#### Source passage
Like many Americans who are long-timers in France, I’m often asked what led me to choose a life overseas.

There are many reasons. But the origin story begins on an Alpine peak in Switzerland.

I spent my high-school junior year in Leysin, a village in the French-speaking part of the country. I attended Leysin American School, an English-language boarding school, as a day student while my professor-parents, on sabbatical, taught at the American college there and my sisters went to the local Swiss school.

Then, LAS was small and a tad grungy. But the school, then and now in a collection of former tuberculosis hospitals, has prospered. Enough to sponsor, last weekend, a reunion of every class that had ever attended. More than 1,000 people returned, including a handful from the year I was there.

Photo: Richard O’Sullivan

In my day, almost all the students were boarders. They were mostly Americans, kids whose fathers (it was a long time ago) worked in expat jobs or government positions in Libya, Saudi Arabia, Lebanon, the Soviet Union, Sweden and many more. They had traveled a lot, and they were independent. They thought nothing of going to Montreux or Lausanne on the weekend, or flying thousands of miles to and from the school alone.

Still, the school was something of an American bubble. Our soccer and basketball teams played other American schools in Switzerland. All our classes except languages were in English. The village shopkeepers and the ski instructors mostly spoke passable English. The school play (that’s me in the middle in this rehearsal photo) was in English.

But languages such as French and German were taught by native speakers. Even though I had studied French since fourth grade, it was in Leysin that I learned to speak an acceptable version (and thus was able to speak to my then-teacher in her native language when she showed up at the reunion dinner).
########
#### Information provided
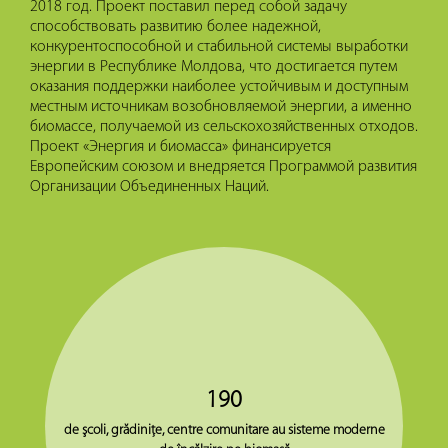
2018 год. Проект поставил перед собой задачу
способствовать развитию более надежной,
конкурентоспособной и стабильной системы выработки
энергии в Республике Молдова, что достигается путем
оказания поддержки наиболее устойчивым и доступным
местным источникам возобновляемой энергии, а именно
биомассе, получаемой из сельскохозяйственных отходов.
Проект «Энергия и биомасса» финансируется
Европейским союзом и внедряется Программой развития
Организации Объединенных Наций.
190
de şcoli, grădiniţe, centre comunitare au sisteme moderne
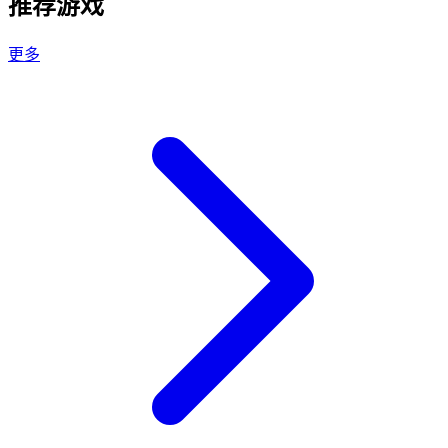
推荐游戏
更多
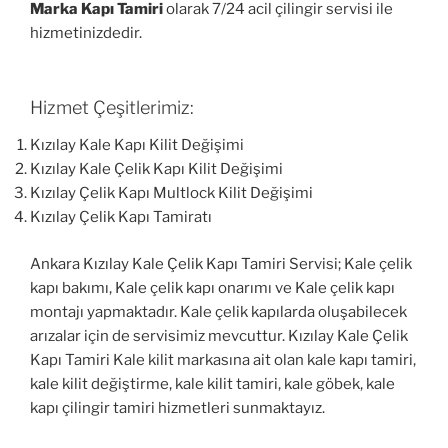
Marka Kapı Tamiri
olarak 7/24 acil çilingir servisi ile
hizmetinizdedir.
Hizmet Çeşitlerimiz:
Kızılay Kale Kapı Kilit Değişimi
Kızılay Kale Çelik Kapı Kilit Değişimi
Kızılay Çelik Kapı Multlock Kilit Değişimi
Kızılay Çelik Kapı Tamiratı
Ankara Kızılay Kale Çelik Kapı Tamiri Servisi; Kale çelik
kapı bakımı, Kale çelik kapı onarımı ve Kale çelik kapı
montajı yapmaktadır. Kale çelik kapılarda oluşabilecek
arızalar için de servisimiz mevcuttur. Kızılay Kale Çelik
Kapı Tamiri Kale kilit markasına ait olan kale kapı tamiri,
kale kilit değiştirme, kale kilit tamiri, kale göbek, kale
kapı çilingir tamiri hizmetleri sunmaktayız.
########
#### Information provided
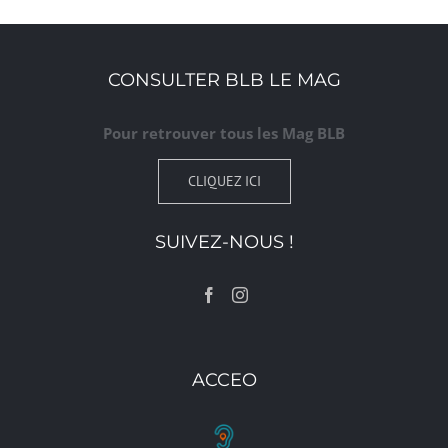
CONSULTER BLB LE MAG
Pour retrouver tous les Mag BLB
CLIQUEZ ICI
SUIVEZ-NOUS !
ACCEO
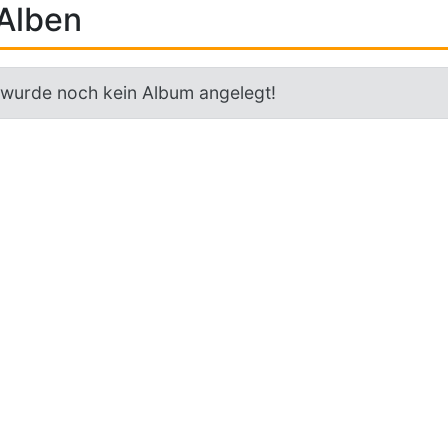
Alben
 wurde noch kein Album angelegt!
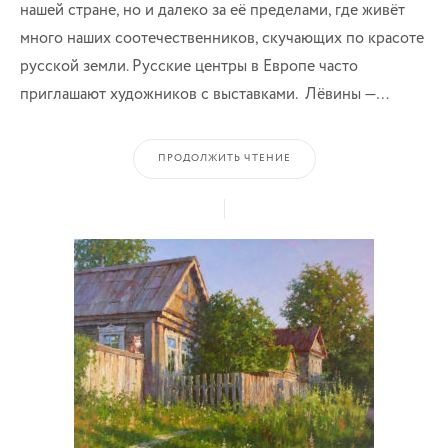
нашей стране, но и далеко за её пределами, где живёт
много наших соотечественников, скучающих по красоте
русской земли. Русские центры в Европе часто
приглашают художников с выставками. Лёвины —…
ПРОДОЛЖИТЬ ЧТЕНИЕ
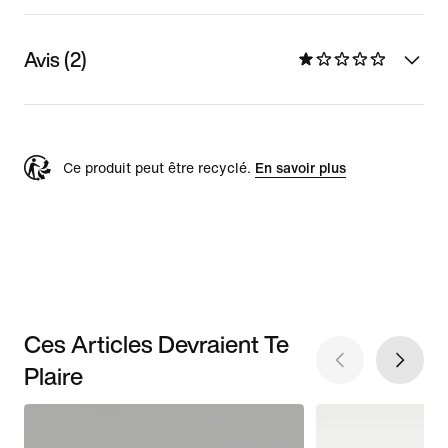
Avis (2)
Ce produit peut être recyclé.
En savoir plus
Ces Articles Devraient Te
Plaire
########
> [Your objective] Reproduce the portion of the Leysin recollection that starts at the words "Photo: Richard O’Sullivan" and stops after "was in English.", leaving every word and punctuation mark as it stands.

> [Task result]
Photo: Richard O’Sullivan

In my day, almost all the students were boarders. They were mostly Americans, kids whose fathers (it was a long time ago) worked in expat jobs or government positions in Libya, Saudi Arabia, Lebanon, the Soviet Union, Sweden and many more. They had traveled a lot, and they were independent. They thought nothing of going to Montreux or Lausanne on the weekend, or flying thousands of miles to and from the school alone.

Still, the school was something of an American bubble. Our soccer and basketball teams played other American schools in Switzerland. All our classes except languages were in English. The village shopkeepers and the ski instructors mostly spoke passable English. The school play (that’s me in the middle in this rehearsal photo) was in English.